Ich habe folgendes Problem:

Der Kunde möchte einen kurzen Clip den ich in Flash gebastelt habe, auf eine DVD
gebrannt haben wo dieser auf einem DVD Player im Loop laufen soll.

Frage was ist hierfür die beste Lösung?
AVI? MPEG?
DVD? SVCD?

Und wie Löse ich das mit dem LOOP?


----------



## flashman (12. September 2005)

LostPixel hat gesagt.:
			
		

> Hi
> Der Kunde möchte einen kurzen Clip den ich in Flash gebastelt habe, auf eine DVD
> gebrannt haben wo dieser auf einem DVD Player im Loop laufen soll.
> 
> ...


ups, wie es mir erscheint haste keine ahnung von dvd und co...    - wie dem auch sei.

wenn du ne dvd machen willst, brauchst du deinen film im mpg2 format. also, encode deinen flashfilm in mpg2. (verwende dazu z.b.
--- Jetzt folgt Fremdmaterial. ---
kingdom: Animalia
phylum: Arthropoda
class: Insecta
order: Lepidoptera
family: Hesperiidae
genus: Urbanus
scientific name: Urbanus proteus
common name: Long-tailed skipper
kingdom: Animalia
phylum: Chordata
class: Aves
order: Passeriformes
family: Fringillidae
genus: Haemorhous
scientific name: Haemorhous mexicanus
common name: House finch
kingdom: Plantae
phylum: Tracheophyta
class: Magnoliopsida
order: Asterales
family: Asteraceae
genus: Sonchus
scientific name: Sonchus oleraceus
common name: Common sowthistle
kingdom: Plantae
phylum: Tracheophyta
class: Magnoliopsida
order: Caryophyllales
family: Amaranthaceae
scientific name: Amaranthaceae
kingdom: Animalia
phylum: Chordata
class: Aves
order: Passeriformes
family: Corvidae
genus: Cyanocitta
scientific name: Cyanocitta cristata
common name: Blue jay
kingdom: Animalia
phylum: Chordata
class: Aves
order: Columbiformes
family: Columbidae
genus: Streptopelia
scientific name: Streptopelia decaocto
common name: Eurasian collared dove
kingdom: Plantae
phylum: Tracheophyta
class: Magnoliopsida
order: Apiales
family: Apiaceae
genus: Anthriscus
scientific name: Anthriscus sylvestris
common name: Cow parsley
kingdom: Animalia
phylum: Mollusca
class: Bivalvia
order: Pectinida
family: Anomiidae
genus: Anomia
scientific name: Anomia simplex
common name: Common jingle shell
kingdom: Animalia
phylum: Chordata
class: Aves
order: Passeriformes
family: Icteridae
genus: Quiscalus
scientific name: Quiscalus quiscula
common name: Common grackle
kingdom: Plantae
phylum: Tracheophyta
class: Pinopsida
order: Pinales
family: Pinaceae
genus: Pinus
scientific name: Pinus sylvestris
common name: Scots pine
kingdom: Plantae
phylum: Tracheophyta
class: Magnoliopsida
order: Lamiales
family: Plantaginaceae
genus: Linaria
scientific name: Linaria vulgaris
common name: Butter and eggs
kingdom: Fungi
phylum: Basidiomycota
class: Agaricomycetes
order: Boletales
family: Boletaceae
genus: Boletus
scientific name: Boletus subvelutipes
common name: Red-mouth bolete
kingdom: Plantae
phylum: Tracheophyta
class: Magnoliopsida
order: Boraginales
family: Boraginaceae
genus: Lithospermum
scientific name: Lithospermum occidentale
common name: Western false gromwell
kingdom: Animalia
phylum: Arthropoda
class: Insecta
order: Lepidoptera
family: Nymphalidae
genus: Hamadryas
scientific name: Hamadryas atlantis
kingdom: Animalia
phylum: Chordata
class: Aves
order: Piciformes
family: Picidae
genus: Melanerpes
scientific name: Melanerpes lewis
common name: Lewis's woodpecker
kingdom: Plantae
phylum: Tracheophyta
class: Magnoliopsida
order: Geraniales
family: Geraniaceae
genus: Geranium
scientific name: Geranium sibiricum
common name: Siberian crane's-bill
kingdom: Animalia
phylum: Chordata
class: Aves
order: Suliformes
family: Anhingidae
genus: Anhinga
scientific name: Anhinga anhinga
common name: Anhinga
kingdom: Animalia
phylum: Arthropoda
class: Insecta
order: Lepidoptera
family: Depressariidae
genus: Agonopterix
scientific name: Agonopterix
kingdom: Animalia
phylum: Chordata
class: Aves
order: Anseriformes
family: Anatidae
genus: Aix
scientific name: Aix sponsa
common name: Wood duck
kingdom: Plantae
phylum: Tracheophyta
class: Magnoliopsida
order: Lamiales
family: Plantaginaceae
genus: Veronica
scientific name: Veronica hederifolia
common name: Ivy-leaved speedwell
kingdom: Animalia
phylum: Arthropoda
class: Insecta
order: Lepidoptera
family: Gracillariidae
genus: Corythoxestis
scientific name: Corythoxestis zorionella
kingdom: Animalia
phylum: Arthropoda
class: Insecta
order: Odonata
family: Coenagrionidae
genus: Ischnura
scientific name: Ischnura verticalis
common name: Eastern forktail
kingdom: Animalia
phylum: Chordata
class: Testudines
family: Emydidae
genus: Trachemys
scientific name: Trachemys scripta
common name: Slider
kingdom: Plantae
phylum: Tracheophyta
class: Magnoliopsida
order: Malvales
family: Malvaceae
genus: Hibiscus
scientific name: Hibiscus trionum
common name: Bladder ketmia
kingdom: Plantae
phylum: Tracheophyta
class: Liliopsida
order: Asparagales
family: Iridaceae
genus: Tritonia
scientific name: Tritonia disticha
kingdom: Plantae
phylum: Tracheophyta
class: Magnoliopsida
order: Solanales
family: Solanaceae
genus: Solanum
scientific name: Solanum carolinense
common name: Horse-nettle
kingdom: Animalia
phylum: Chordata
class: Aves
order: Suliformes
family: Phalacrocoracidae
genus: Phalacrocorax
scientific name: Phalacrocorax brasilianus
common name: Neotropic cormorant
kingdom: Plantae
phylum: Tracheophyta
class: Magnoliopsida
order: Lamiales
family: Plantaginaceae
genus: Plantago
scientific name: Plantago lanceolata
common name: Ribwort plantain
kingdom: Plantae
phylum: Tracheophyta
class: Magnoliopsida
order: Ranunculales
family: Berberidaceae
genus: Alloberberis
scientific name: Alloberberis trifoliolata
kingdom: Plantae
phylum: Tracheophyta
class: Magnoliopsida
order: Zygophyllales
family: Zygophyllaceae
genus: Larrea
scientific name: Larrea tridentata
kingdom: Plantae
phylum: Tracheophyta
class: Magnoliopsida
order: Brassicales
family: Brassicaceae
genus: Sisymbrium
TMPGEnc)

den loop würde ich in einem authoring programm deiner wahl anlegen. (z.b. dvdlab oder adobe encore, ob es auch mit nero geht, weiss ich nicht)

flashman


----------



## LostPixel (12. September 2005)

Wie und wo finde ich die "loop funktion" in dvdlab?
Komm damit noch nicht klar


----------



## flashman (12. September 2005)

nabend LostPixel,

nach dem First Play [symbol] fügst du das movie ein. (verlinken natürlich nicht vergessen). End Link muss auf Root Menu zeigen. (müsste so funktionieren, wenn nicht melde dich noch einmal)

gruss flashman


----------



## flashman (12. September 2005)

ups, da fällt mir noch was ein:

beim erstellen des neuen projekts, einfach auf Simple (Movie Only) stellen.


----------



## LostPixel (12. September 2005)

Also meine Ausgangsdaten sind:

ein 360x288px grosses AVI aus Flash exportiert. Dieses AVI soll nachher auf einer
DVD auf einem 8" (20cm) grossen DVD Screen (4:3) möglichst pixelfrei zu sehen sein.
Welche Auflösung wähle ich da dennoch 720x576?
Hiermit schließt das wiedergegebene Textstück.